Your objective -
Echo every line of text in the records below word for word, leaving out the picture lines.

Records for the task -
▶
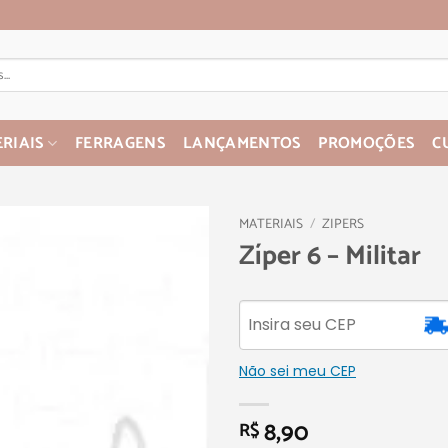
RIAIS
FERRAGENS
LANÇAMENTOS
PROMOÇÕES
C
MATERIAIS
/
ZIPERS
Zíper 6 – Militar
Não sei meu CEP
8,90
R$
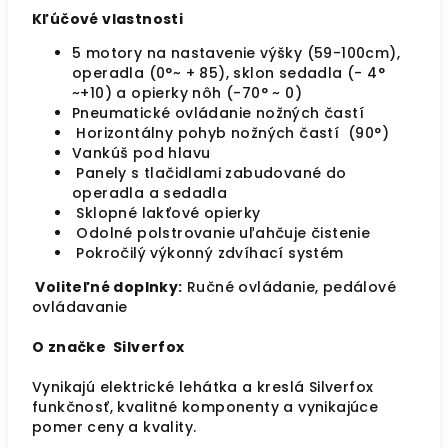
Kľúčové vlastnosti
5 motory na nastavenie výšky (59-100cm),
operadla (0°~ + 85), sklon sedadla (- 4°
~+10) a opierky nôh (-70° ~ 0)
Pneumatické ovládanie nožných častí
Horizontálny pohyb nožných častí (90°)
Vankúš pod hlavu
Panely s tlačidlami zabudované do
operadla a sedadla
Sklopné lakťové opierky
Odolné polstrovanie uľahčuje čistenie
Pokročilý výkonný zdvíhací systém
Voliteľné doplnky:
Ručné ovládanie, pedálové
ovládavanie
O značke Silverfox
Vynikajú elektrické lehátka a kreslá Silverfox
funkčnosť, kvalitné komponenty a vynikajúce
pomer ceny a kvality.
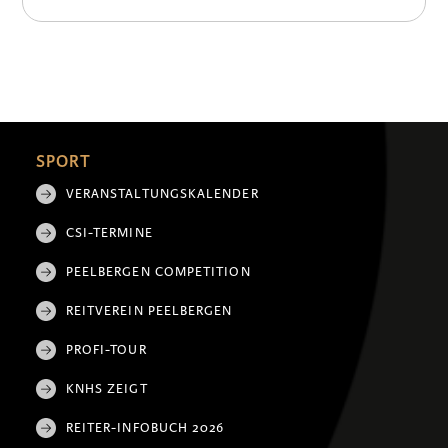
SPORT
VERANSTALTUNGSKALENDER
CSI-TERMINE
PEELBERGEN COMPETITION
REITVEREIN PEELBERGEN
PROFI-TOUR
KNHS ZEIGT
REITER-INFOBUCH 2026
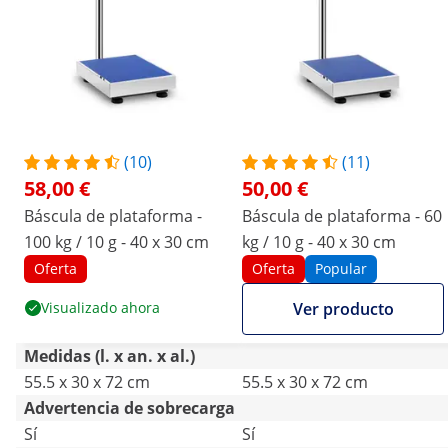
(10)
(11)
58,00 €
50,00 €
Báscula de plataforma -
Báscula de plataforma - 60
100 kg / 10 g - 40 x 30 cm
kg / 10 g - 40 x 30 cm
Oferta
Oferta
Popular
Visualizado ahora
Ver producto
Medidas (l. x an. x al.)
55.5 x 30 x 72 cm
55.5 x 30 x 72 cm
Advertencia de sobrecarga
Sí
Sí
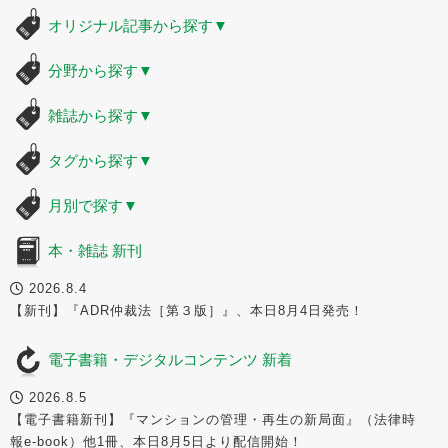
オリジナル記事から探す
▼
分野から探す
▼
雑誌から探す
▼
タグから探す
▼
月別で探す
▼
本・雑誌 新刊
2026.8.4
【新刊】『ADR仲裁法［第３版］』、本日8月4日発売！
電子書籍・デジタルコンテンツ 新着
2026.8.5
【電子書籍新刊】『マンションの管理・再生の新局面』（法律時
報e-book）他1冊、本日8月5日より配信開始！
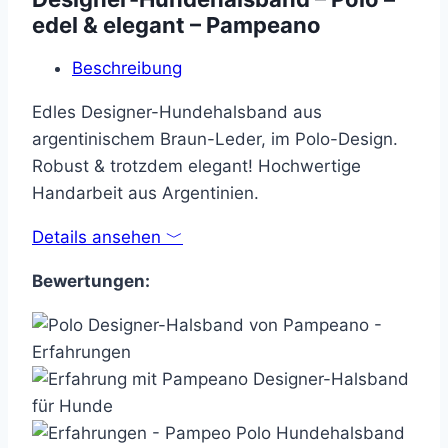
edel & elegant – Pampeano
Beschreibung
Edles Designer-Hundehalsband aus
argentinischem Braun-Leder, im Polo-Design.
Robust & trotzdem elegant! Hochwertige
Handarbeit aus Argentinien.
Details ansehen ﹀
Bewertungen:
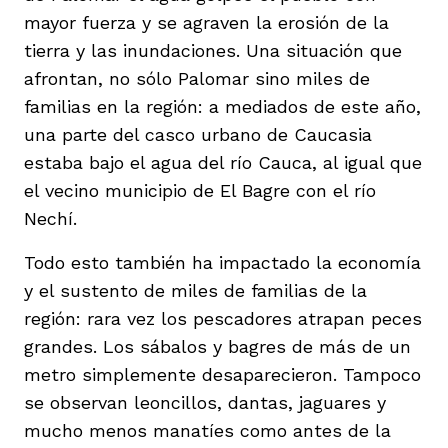
mayor fuerza y se agraven la erosión de la
tierra y las inundaciones. Una situación que
afrontan, no sólo Palomar sino miles de
familias en la región: a mediados de este año,
una parte del casco urbano de Caucasia
estaba bajo el agua del río Cauca, al igual que
el vecino municipio de El Bagre con el río
Nechí.
Todo esto también ha impactado la economía
y el sustento de miles de familias de la
región: rara vez los pescadores atrapan peces
grandes. Los sábalos y bagres de más de un
metro simplemente desaparecieron. Tampoco
se observan leoncillos, dantas, jaguares y
mucho menos manatíes como antes de la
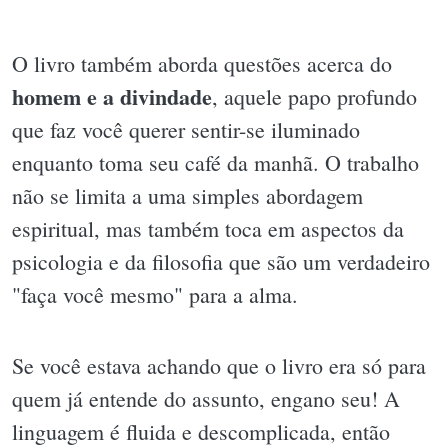
O livro também aborda questões acerca do
homem e a divindade
, aquele papo profundo
que faz você querer sentir-se iluminado
enquanto toma seu café da manhã. O trabalho
não se limita a uma simples abordagem
espiritual, mas também toca em aspectos da
psicologia e da filosofia que são um verdadeiro
"faça você mesmo" para a alma.
Se você estava achando que o livro era só para
quem já entende do assunto, engano seu! A
linguagem é fluida e descomplicada, então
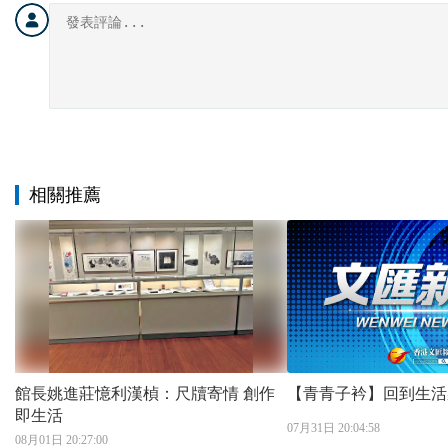
相關推薦
館長姚進莊憶利漢楨：尺牘寄情 創作
【青青子衿】回到生活
即生活
07月31日 20:04:58
08月01日 20:27:00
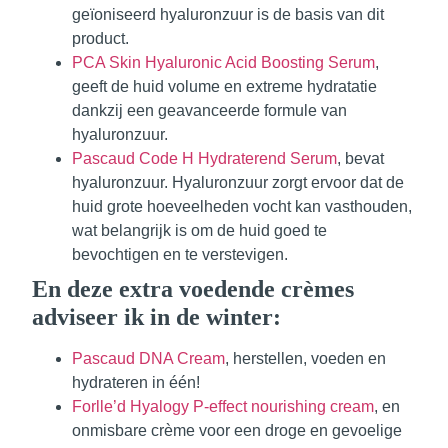
geïoniseerd hyaluronzuur is de basis van dit
product.
PCA Skin Hyaluronic Acid Boosting Serum
,
geeft de huid volume en extreme hydratatie
dankzij een geavanceerde formule van
hyaluronzuur.
Pascaud Code H Hydraterend Serum
, bevat
hyaluronzuur. Hyaluronzuur zorgt ervoor dat de
huid grote hoeveelheden vocht kan vasthouden,
wat belangrijk is om de huid goed te
bevochtigen en te verstevigen.
En deze extra voedende crèmes
adviseer ik in de winter:
Pascaud DNA Cream
, herstellen, voeden en
hydrateren in één!
Forlle’d Hyalogy P-effect nourishing cream
, en
onmisbare crème voor een droge en gevoelige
◀
Output for this exercise -
RIAIS
FERRAGENS
LANÇAMENTOS
PROMOÇÕES
C
MATERIAIS
/
ZIPERS
Zíper 6 – Militar
Não sei meu CEP
8,90
R$
Kľúčové vlastnosti
5 motory na nastavenie výšky (59-100cm),
operadla (0°~ + 85), sklon sedadla (- 4°
~+10) a opierky nôh (-70° ~ 0)
Pneumatické ovládanie nožných častí
Horizontálny pohyb nožných častí (90°)
Vankúš pod hlavu
Panely s tlačidlami zabudované do
operadla a sedadla
Sklopné lakťové opierky
Odolné polstrovanie uľahčuje čistenie
Pokročilý výkonný zdvíhací systém
Voliteľné doplnky:
Ručné ovládanie, pedálové
ovládavanie
O značke Silverfox
Vynikajú elektrické lehátka a kreslá Silverfox
funkčnosť, kvalitné komponenty a vynikajúce
pomer ceny a kvality.
SPORT
VERANSTALTUNGSKALENDER
CSI-TERMINE
PEELBERGEN COMPETITION
REITVEREIN PEELBERGEN
PROFI-TOUR
KNHS ZEIGT
REITER-INFOBUCH 2026
(10)
(11)
58,00 €
50,00 €
Báscula de plataforma -
Báscula de plataforma - 60
100 kg / 10 g - 40 x 30 cm
kg / 10 g - 40 x 30 cm
Oferta
Oferta
Popular
Visualizado ahora
Ver producto
Medidas (l. x an. x al.)
55.5 x 30 x 72 cm
55.5 x 30 x 72 cm
Advertencia de sobrecarga
Sí
Sí
オリジナル記事から探す
▼
分野から探す
▼
雑誌から探す
▼
タグから探す
▼
月別で探す
▼
本・雑誌 新刊
2026.8.4
【新刊】『ADR仲裁法［第３版］』、本日8月4日発売！
電子書籍・デジタルコンテンツ 新着
2026.8.5
【電子書籍新刊】『マンションの管理・再生の新局面』（法律時
報e-book）他1冊、本日8月5日より配信開始！
edel & elegant – Pampeano
Beschreibung
Edles Designer-Hundehalsband aus
argentinischem Braun-Leder, im Polo-Design.
Robust & trotzdem elegant! Hochwertige
Handarbeit aus Argentinien.
Details ansehen ﹀
Bewertungen:
mayor fuerza y se agraven la erosión de la
tierra y las inundaciones. Una situación que
afrontan, no sólo Palomar sino miles de
familias en la región: a mediados de este año,
una parte del casco urbano de Caucasia
estaba bajo el agua del río Cauca, al igual que
el vecino municipio de El Bagre con el río
Nechí.
Todo esto también ha impactado la economía
y el sustento de miles de familias de la
región: rara vez los pescadores atrapan peces
grandes. Los sábalos y bagres de más de un
metro simplemente desaparecieron. Tampoco
se observan leoncillos, dantas, jaguares y
mucho menos manatíes como antes de la
O livro também aborda questões acerca do
homem e a divindade
, aquele papo profundo
que faz você querer sentir-se iluminado
enquanto toma seu café da manhã. O trabalho
não se limita a uma simples abordagem
espiritual, mas também toca em aspectos da
psicologia e da filosofia que são um verdadeiro
"faça você mesmo" para a alma.
Se você estava achando que o livro era só para
quem já entende do assunto, engano seu! A
linguagem é fluida e descomplicada, então
相關推薦
館長姚進莊憶利漢楨：尺牘寄情 創作
【青青子衿】回到生活
即生活
07月31日 20:04:58
08月01日 20:27:00
geïoniseerd hyaluronzuur is de basis van dit
product.
PCA Skin Hyaluronic Acid Boosting Serum
,
geeft de huid volume en extreme hydratatie
dankzij een geavanceerde formule van
hyaluronzuur.
Pascaud Code H Hydraterend Serum
, bevat
hyaluronzuur. Hyaluronzuur zorgt ervoor dat de
huid grote hoeveelheden vocht kan vasthouden,
wat belangrijk is om de huid goed te
bevochtigen en te verstevigen.
En deze extra voedende crèmes
adviseer ik in de winter:
Pascaud DNA Cream
, herstellen, voeden en
hydrateren in één!
Forlle’d Hyalogy P-effect nourishing cream
, en
onmisbare crème voor een droge en gevoelige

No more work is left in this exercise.